Vikrāntavarman I or Prakāśadharma (?–686 AD), was a king of Champa from the Gangaraja (Simhapura) dynasty, modern-day Central Vietnam, reigning from 653 to 686. His original name was Prakāśadharma but he took the appellation Vikrāntavarman when he was crowned in 653. He was the son of Prince Jagaddharma, the grandson of Kandarpadharma, and Princess Sarväpi, daughter of king Isanavarman I of Zhenla. He sent embassies to the court of Emperor Gaozong of Tang in 653, 654, 669, and 670, which he was known as Zhu Ghedi (諸葛地) and Bojiashebamo (鉢伽舍跋摩, Late Middle Chinese: pɑt-kaɨ/kɛ:-ɕia’/ɕiaʰ-bɑt-mɑ), as recorded in the New Book of Tang. He was known for expanding the Champa kingdom to the south, uniting the realm under one dynasty.

Expansion of Champa
Prakāśadharma conducted a series of military campaigns against other chiefdoms in the south. By 658 AD it is apparent that Champa's territory had already established to near modern-day Ninh Hòa city in Khánh Hòa. Notes that Champa's territorial extent was neither fixed or only one dynasty ruling entire the realm.

Administration
Prakāśadharma introduced and implemented the territorial division unit of viṣayas (district) for the first time. There were at least two known viṣayas: Caum and Midit.

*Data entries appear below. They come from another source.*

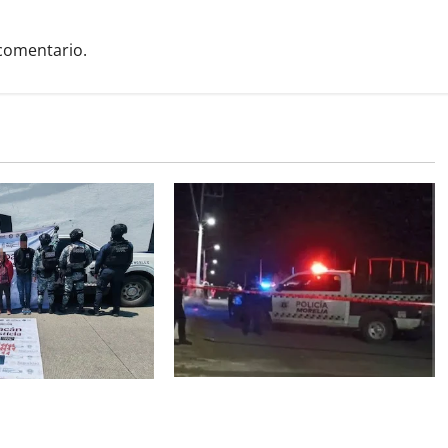
comentario.
Balean a un hombre y lo dejan
ra arsenal y casi 10
gravemente herido al sur de
 en Buenavista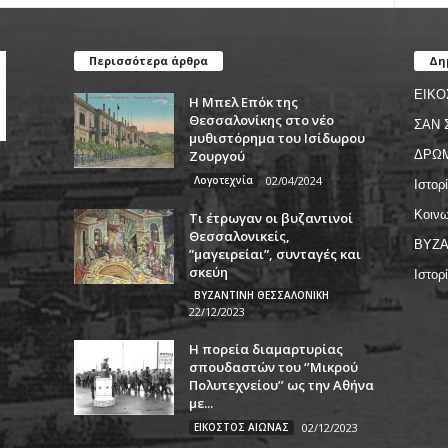
Περισσότερα άρθρα
Δη
ΕΙΚΟ
Η Μπελ Επόκ της
Θεσσαλονίκης στο νέο
ΣΑΝ 
μυθιστόρημα του Ισίδωρου
Ζουργού
ΔΡΩ
Λογοτεχνία
02/04/2024
Ιστορ
Κοινω
Τι έτρωγαν οι βυζαντινοί
Θεσσαλονικείς,
ΒΥΖΑ
”μαγειρείαι”, συνταγές και
σκεύη
Ιστορ
ΒΥΖΑΝΤΙΝΗ ΘΕΣΣΑΛΟΝΙΚΗ
22/12/2023
Η πορεία διαμαρτυρίας
σπουδαστών του ‘’Μικρού
Πολυτεχνείου’’ ως την Αθήνα
με...
ΕΙΚΟΣΤΟΣ ΑΙΩΝΑΣ
02/12/2023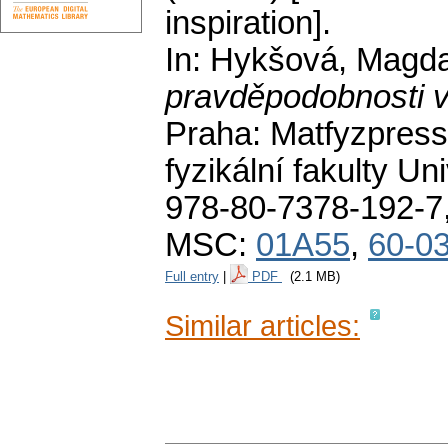
inspiration].
In: Hykšová, Magd
pravděpodobnosti v
Praha: Matfyzpress
fyzikální fakulty U
978-80-7378-192-7
MSC:
01A55
,
60-0
Full entry
|
PDF
(2.1 MB)
Similar articles: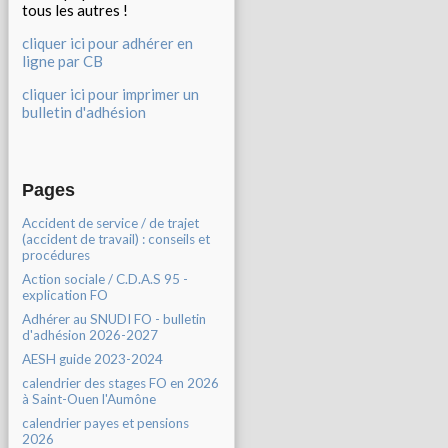
tous les autres !
cliquer ici pour adhérer en
ligne par CB
cliquer ici pour imprimer un
bulletin d'adhésion
Pages
Accident de service / de trajet
(accident de travail) : conseils et
procédures
Action sociale / C.D.A.S 95 -
explication FO
Adhérer au SNUDI FO - bulletin
d'adhésion 2026-2027
AESH guide 2023-2024
calendrier des stages FO en 2026
à Saint-Ouen l'Aumône
calendrier payes et pensions
2026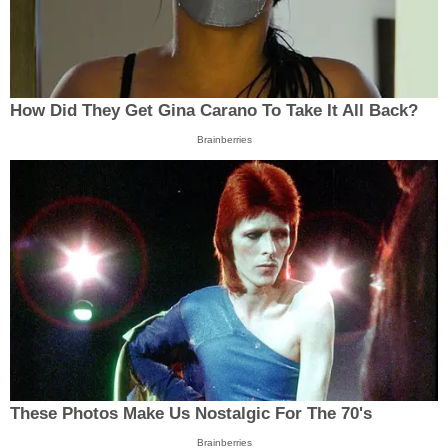
How Did They Get Gina Carano To Take It All Back?
Brainberries
These Photos Make Us Nostalgic For The 70's
Brainberries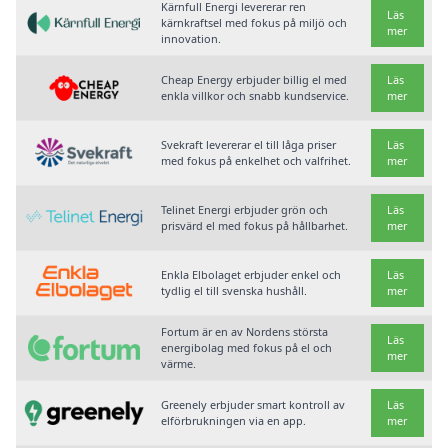
Kärnfull Energi levererar ren
Läs
kärnkraftsel med fokus på miljö och
mer
innovation.
Cheap Energy erbjuder billig el med
Läs
enkla villkor och snabb kundservice.
mer
Svekraft levererar el till låga priser
Läs
med fokus på enkelhet och valfrihet.
mer
Telinet Energi erbjuder grön och
Läs
prisvärd el med fokus på hållbarhet.
mer
Enkla Elbolaget erbjuder enkel och
Läs
tydlig el till svenska hushåll.
mer
Fortum är en av Nordens största
Läs
energibolag med fokus på el och
mer
värme.
Greenely erbjuder smart kontroll av
Läs
elförbrukningen via en app.
mer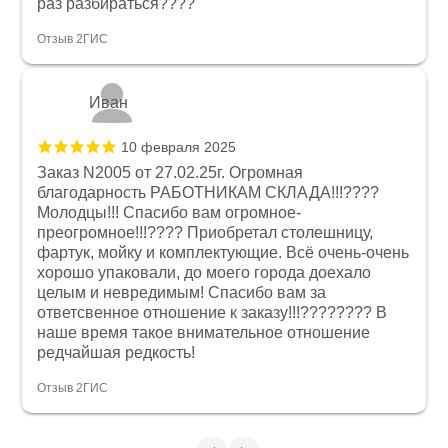
раз разбираться????
Отзыв 2ГИС
Иван
10 февраля 2025
Заказ N2005 от 27.02.25г. Огромная
благодарность РАБОТНИКАМ СКЛАДА!!!????
Молодцы!!! Спасибо вам огромное-
преогромное!!!???? Приобретал столешницу,
фартук, мойку и комплектующие. Всё очень-очень
хорошо упаковали, до моего города доехало
целым и невредимым! Спасибо вам за
ответсвенное отношение к заказу!!!???????? В
наше время такое внимательное отношение
редчайшая редкость!
Отзыв 2ГИС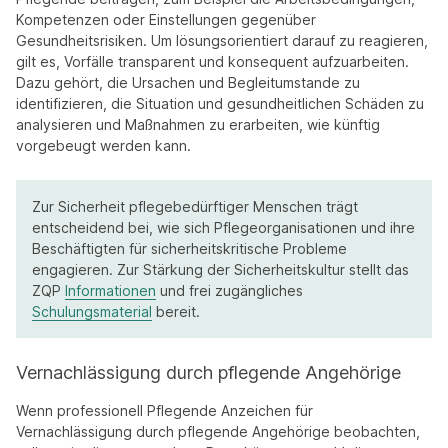
Kompetenzen oder Einstellungen gegenüber
Gesundheitsrisiken. Um lösungsorientiert darauf zu reagieren,
gilt es, Vorfälle transparent und konsequent aufzuarbeiten.
Dazu gehört, die Ursachen und Begleitumstande zu
identifizieren, die Situation und gesundheitlichen Schäden zu
analysieren und Maßnahmen zu erarbeiten, wie künftig
vorgebeugt werden kann.
Zur Sicherheit pflegebedürftiger Menschen trägt
entscheidend bei, wie sich Pflegeorganisationen und ihre
Beschäftigten für sicherheitskritische Probleme
engagieren. Zur Stärkung der Sicherheitskultur stellt das
ZQP
Informationen
und frei zugängliches
Schulungsmaterial
bereit.
Vernachlässigung durch pflegende Angehörige
Wenn professionell Pflegende Anzeichen für
Vernachlässigung durch pflegende Angehörige beobachten,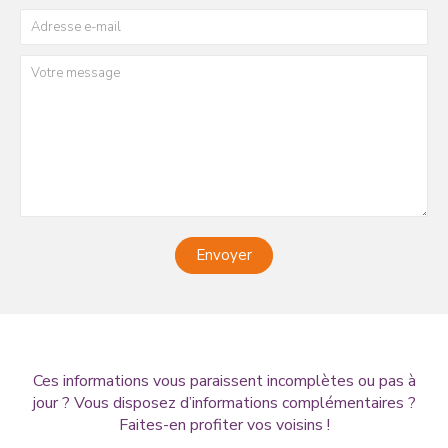
Envoyer
Ces informations vous paraissent incomplètes ou pas à
jour ? Vous disposez d’informations complémentaires ?
Faites-en profiter vos voisins !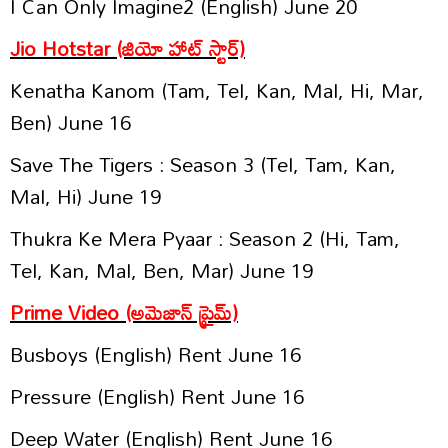
I Can Only Imagine2 (English) June 20
Jio Hotstar (జియో హాట్ స్టార్)
Kenatha Kanom (Tam, Tel, Kan, Mal, Hi, Mar,
Ben) June 16
Save The Tigers : Season 3 (Tel, Tam, Kan,
Mal, Hi) June 19
Thukra Ke Mera Pyaar : Season 2 (Hi, Tam,
Tel, Kan, Mal, Ben, Mar) June 19
Prime Video (అమెజాన్ ప్రైమ్)
Busboys (English) Rent June 16
Pressure (English) Rent June 16
Deep Water (English) Rent June 16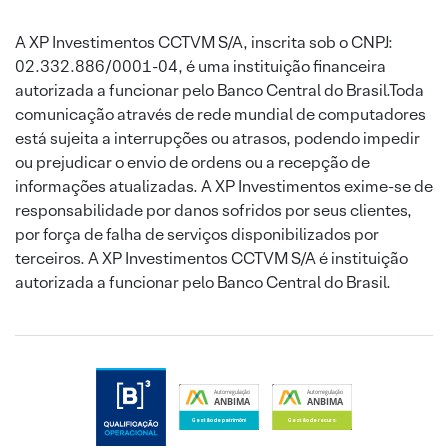
A XP Investimentos CCTVM S/A, inscrita sob o CNPJ:
02.332.886/0001-04, é uma instituição financeira
autorizada a funcionar pelo Banco Central do Brasil.Toda
comunicação através de rede mundial de computadores
está sujeita a interrupções ou atrasos, podendo impedir
ou prejudicar o envio de ordens ou a recepção de
informações atualizadas. A XP Investimentos exime-se de
responsabilidade por danos sofridos por seus clientes,
por força de falha de serviços disponibilizados por
terceiros. A XP Investimentos CCTVM S/A é instituição
autorizada a funcionar pelo Banco Central do Brasil.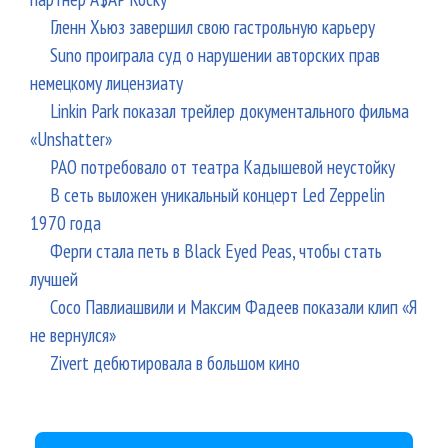
Гленн Хьюз завершил свою гастрольную карьеру
Suno проиграла суд о нарушении авторских прав
немецкому лицензиату
Linkin Park показал трейлер документального фильма
«Unshatter»
РАО потребовало от театра Кадышевой неустойку
В сеть выложен уникальный концерт Led Zeppelin
1970 года
Ферги стала петь в Black Eyed Peas, чтобы стать
лучшей
Сосо Павлиашвили и Максим Фадеев показали клип «Я
не вернулся»
Zivert дебютировала в большом кино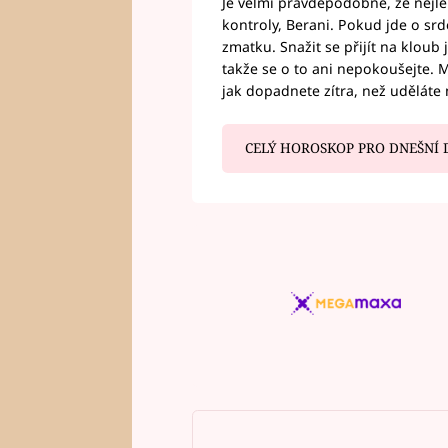
Je velmi pravděpodobné, že nejl
kontroly, Berani. Pokud jde o srde
zmatku. Snažit se přijít na klou
takže se o to ani nepokoušejte. M
jak dopadnete zítra, než uděláte 
CELÝ HOROSKOP PRO DNEŠNÍ 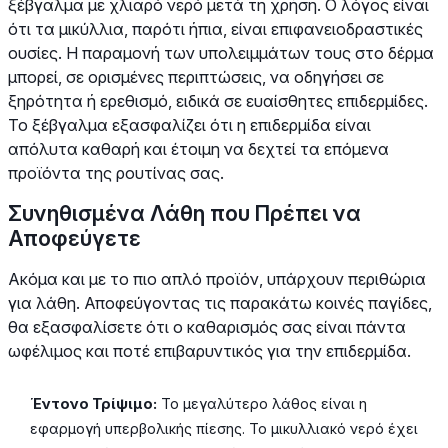
ξέβγαλμα με χλιαρό νερό μετά τη χρήση. Ο λόγος είναι
ότι τα μικύλλια, παρότι ήπια, είναι επιφανειοδραστικές
ουσίες. Η παραμονή των υπολειμμάτων τους στο δέρμα
μπορεί, σε ορισμένες περιπτώσεις, να οδηγήσει σε
ξηρότητα ή ερεθισμό, ειδικά σε ευαίσθητες επιδερμίδες.
Το ξέβγαλμα εξασφαλίζει ότι η επιδερμίδα είναι
απόλυτα καθαρή και έτοιμη να δεχτεί τα επόμενα
προϊόντα της ρουτίνας σας.
Συνηθισμένα Λάθη που Πρέπει να
Αποφεύγετε
Ακόμα και με το πιο απλό προϊόν, υπάρχουν περιθώρια
για λάθη. Αποφεύγοντας τις παρακάτω κοινές παγίδες,
θα εξασφαλίσετε ότι ο καθαρισμός σας είναι πάντα
ωφέλιμος και ποτέ επιβαρυντικός για την επιδερμίδα.
Έντονο Τρίψιμο:
Το μεγαλύτερο λάθος είναι η
εφαρμογή υπερβολικής πίεσης. Το μικυλλιακό νερό έχει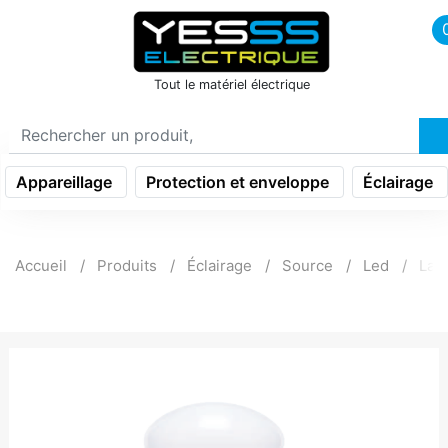
icon menu burger
Tout le matériel électrique
Appareillage
Protection et enveloppe
Éclairage
Accueil
Produits
Éclairage
Source
Led
Lam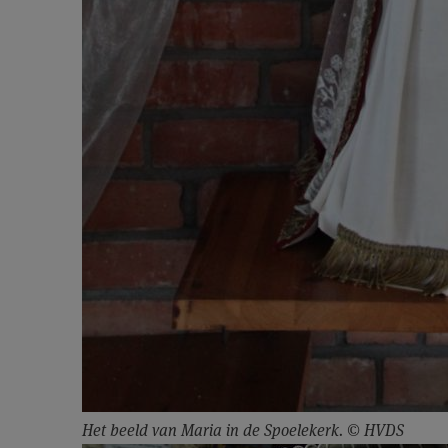
Het beeld van Maria in de Spoelekerk. © HVDS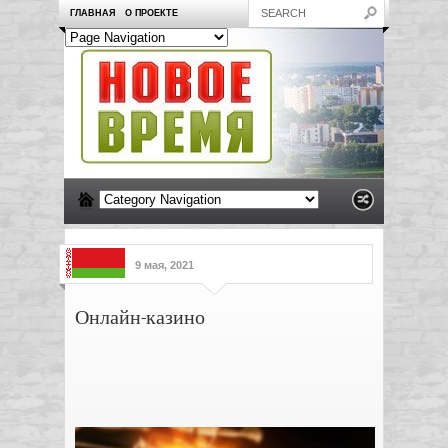
ГЛАВНАЯ
О ПРОЕКТЕ
9 мая, 2021
Онлайн-казино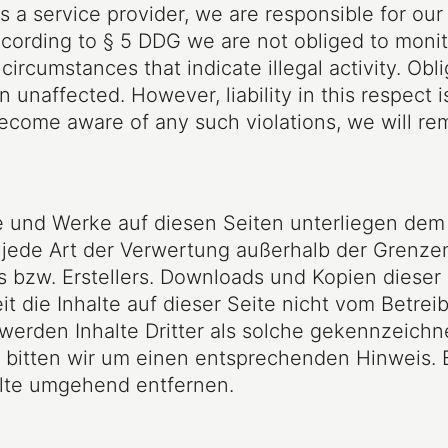
s a service provider, we are responsible for ou
ording to § 5 DDG we are not obliged to monito
 circumstances that indicate illegal activity. Ob
 unaffected. However, liability in this respect i
ecome aware of any such violations, we will re
lte und Werke auf diesen Seiten unterliegen de
nd jede Art der Verwertung außerhalb der Grenz
 bzw. Erstellers. Downloads und Kopien dieser S
 die Inhalte auf dieser Seite nicht vom Betreib
werden Inhalte Dritter als solche gekennzeichne
 bitten wir um einen entsprechenden Hinweis.
alte umgehend entfernen.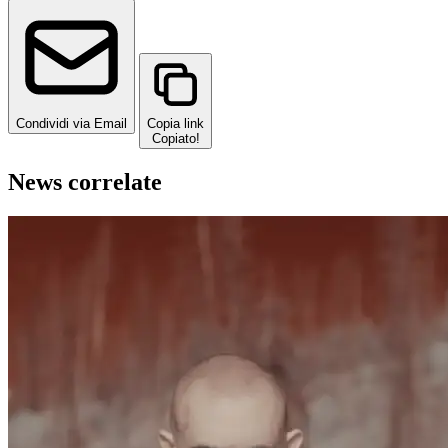
Condividi via Email
Copia link
Copiato!
News correlate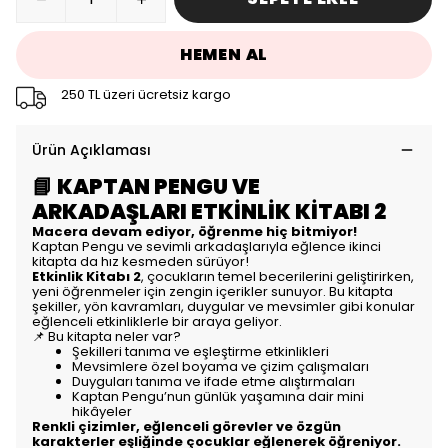
HEMEN AL
250 TL üzeri ücretsiz kargo
Ürün Açıklaması
📘
KAPTAN PENGU VE
ARKADAŞLARI ETKİNLİK KİTABI 2
Macera devam ediyor, öğrenme hiç bitmiyor!
Kaptan Pengu ve sevimli arkadaşlarıyla eğlence ikinci
kitapta da hız kesmeden sürüyor!
Etkinlik Kitabı 2
, çocukların temel becerilerini geliştirirken,
yeni öğrenmeler için zengin içerikler sunuyor. Bu kitapta
şekiller, yön kavramları, duygular ve mevsimler gibi konular
eğlenceli etkinliklerle bir araya geliyor.
📌 Bu kitapta neler var?
Şekilleri tanıma ve eşleştirme etkinlikleri
Mevsimlere özel boyama ve çizim çalışmaları
Duyguları tanıma ve ifade etme alıştırmaları
Kaptan Pengu’nun günlük yaşamına dair mini
hikâyeler
Renkli çizimler, eğlenceli görevler ve özgün
karakterler eşliğinde çocuklar eğlenerek öğreniyor.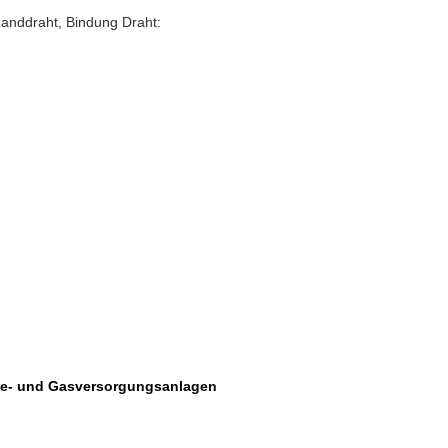
Randdraht, Bindung Draht:
me- und Gasversorgungsanlagen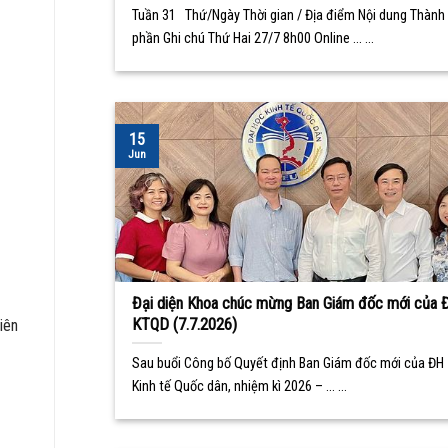
Tuần 31 Thứ/Ngày Thời gian / Địa điểm Nội dung Thành
phần Ghi chú Thứ Hai 27/7 8h00 Online ... ...
15
Jun
Đại diện Khoa chúc mừng Ban Giám đốc mới của 
KTQD (7.7.2026)
iên
Sau buổi Công bố Quyết định Ban Giám đốc mới của ĐH
Kinh tế Quốc dân, nhiệm kì 2026 – ... ...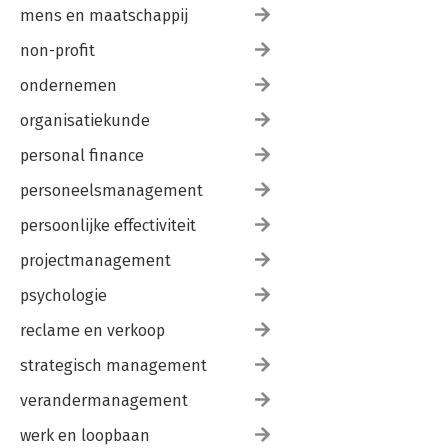
mens en maatschappij
non-profit
ondernemen
organisatiekunde
personal finance
personeelsmanagement
persoonlijke effectiviteit
projectmanagement
psychologie
reclame en verkoop
strategisch management
verandermanagement
werk en loopbaan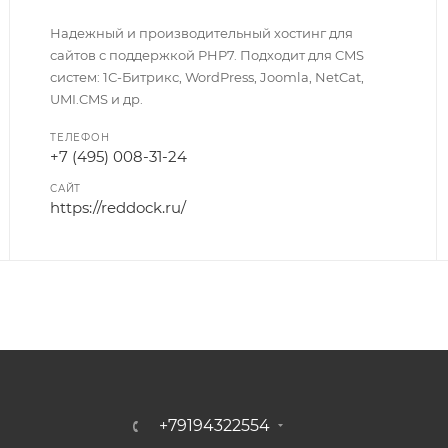
Надежный и производительный хостинг для
сайтов с поддержкой PHP7. Подходит для CMS
систем: 1С-Битрикс, WordPress, Joomla, NetCat,
UMI.CMS и др.
ТЕЛЕФОН
+7 (495) 008-31-24
САЙТ
https://reddock.ru/
+79194322554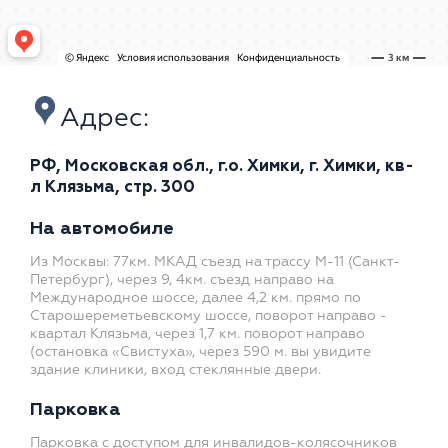
Адрес:
РФ, Московская обл., г.о. Химки, г. Химки, кв-
л Клязьма, стр. 300
На автомобиле
Из Москвы: 77км. МКАД съезд на трассу М-11 (Санкт-
Петербург), через 9, 4км. съезд направо на
Международное шоссе, далее 4,2 км. прямо по
Старошереметьевскому шоссе, поворот направо -
квартал Клязьма, через 1,7 км. поворот направо
(остановка «Свистуха», через 590 м. вы увидите
здание клиники, вход стеклянные двери.
Парковка
Парковка с доступом для инвалидов-колясочников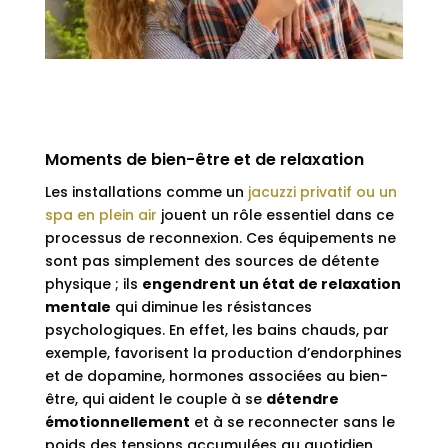
Moments de bien-être et de relaxation
Les installations comme un
jacuzzi privatif ou un
spa en plein air
jouent un rôle essentiel dans ce
processus de reconnexion. Ces équipements ne
sont pas simplement des sources de détente
physique ; ils
engendrent un état de relaxation
mentale
qui diminue les résistances
psychologiques. En effet, les bains chauds, par
exemple, favorisent la production d’endorphines
et de dopamine, hormones associées au bien-
être, qui aident le couple à se
détendre
émotionnellement
et à se reconnecter sans le
poids des tensions accumulées au quotidien.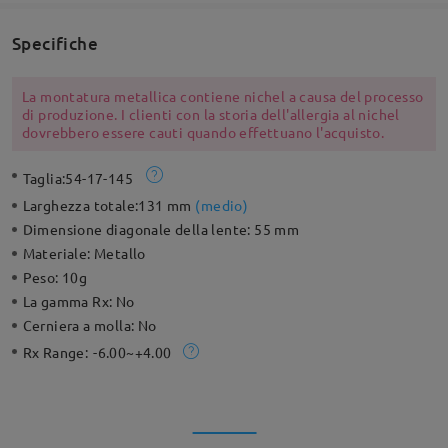
Specifiche
La montatura metallica contiene nichel a causa del processo
di produzione. I clienti con la storia dell'allergia al nichel
dovrebbero essere cauti quando effettuano l'acquisto.
Taglia:
54-17-145
Larghezza totale:
131 mm
(
medio
)
Dimensione diagonale della lente:
55 mm
Materiale:
Metallo
Peso:
10g
La gamma Rx:
No
Cerniera a molla:
No
Rx Range:
-6.00~+4.00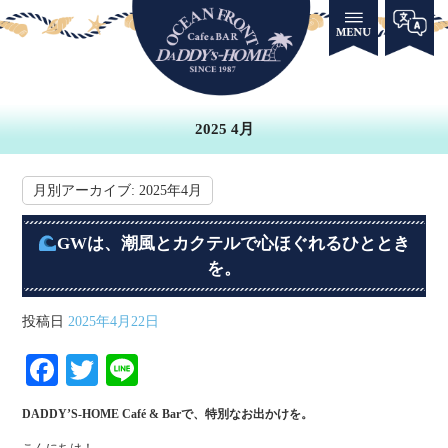
2025 4月
月別アーカイブ:
2025年4月
GWは、潮風とカクテルで心ほぐれるひととき
を。
投稿日
2025年4月22日
Fa
T
Li
ce
wi
ne
DADDY’S-HOME Café & Barで、特別なお出かけを。
bo
tte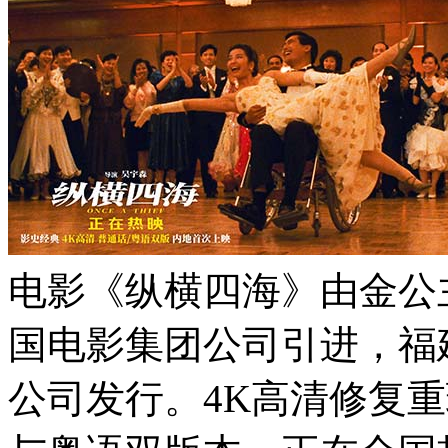
电影《纵横四海》由金公
国电影集团公司引进，福
公司发行。4K高清修复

It was highly likely that Prakāśadharma had spent some of his courtier and vacational times in the city of Viṣṇupura (at present day Cổ Thành, Quảng Trị, east of the Thạch Hãn River). Vaishnavism in Champa can only be found in Quang Tri.

Envoys to Tang Empire
The New Book of Tang recorded a king of Lam Ap named Zhu Ghede (Chinese: 諸葛地, pinyin: Zhū Gěde), while in the Tang Huiyao, Zhu Ghede's actual name was transcribed as Bojiashebamo (Chinese: 鉢伽舍跋摩; Late Middle Chinese: *pɑt-kaɨ/kɛ:-ɕia’/ɕiaʰ-bɑt-mɑ) reigning from 653 to 687, which is often attributed to the profile of Prakāśadharma. Prakāśadharma offered the Tang court an elephant on May 9, 653. He sent four more times envoys to the Tang court in May 654, February 657, August 669, and 670. 

Palaeographists however keep a skeptic that a straightforward identification of the data of medieval Chinese sources about the kingdom of Lam Ap/Linyi with epigraphic evidence of the Thu Bon River Valley is hardly plausible.

Constructing temples

During his reign Vikrantavarman built numerous temples at Mỹ Sơn, dedicating particularly to Śiva. Those temples he desired the worships of Kandarpadharma (the father of his grandfather's mother), for Śiva's friend Ekākṣapiṅgalā? Kuvera at Mỹ Sơn, dedicating for Amareśa; and a golden portrait of Śiva. 

He named for his beloved deity Kandarpapureśvara after his great-grandfather and king Kandarpadharma. Kandarpadharma was the father of Prakāśadharma's paternal grandmother. Jagaddharma was likely an alternative name for hitherto Bhadreśvaravarman (r. 650?-?). When Prabhasadharma's male descendants were put to death by a minister, Jagaddharma, one of his nephew who had escaped, traveling to the Khmer city Bhavapura (Sambor Prei Kuk) and then got married with Queen Śarvānī, daughter of Zhenla king Isanavarman, and gave birth to Prakāśadharma. 

Many pedestals, or kosas, were erected for his devotions to Śiva and Vishnu. Prakāśadharma's words proved himself a sophisticated, well-educated monarch in cosmopolitan Sanskrit learning and Indian philosophy.

Succession
Initially, scholars thought that there was a single Vikrantavarman ruled over Champa from 658 to 741, a impossible straight 83-years-reign. The existence of two kings named Vikrantavarman were figured out shortly after. Chinese documents reported that Prakāśadharma (Vikrantavarman I) had died in 686 and was succeeded by a son and namesake, Vikrantavarman II (r. ?-741, Jianduodamo). The second problem is as reported by Chinese annals, Prakāśadharma traditionally is believed to be succeeded by Vikrantavarman II. However, recent research shows indications that there is a king Naravāhanavarman ruled briefly between Prakāśadharma and Vikrantavarman II.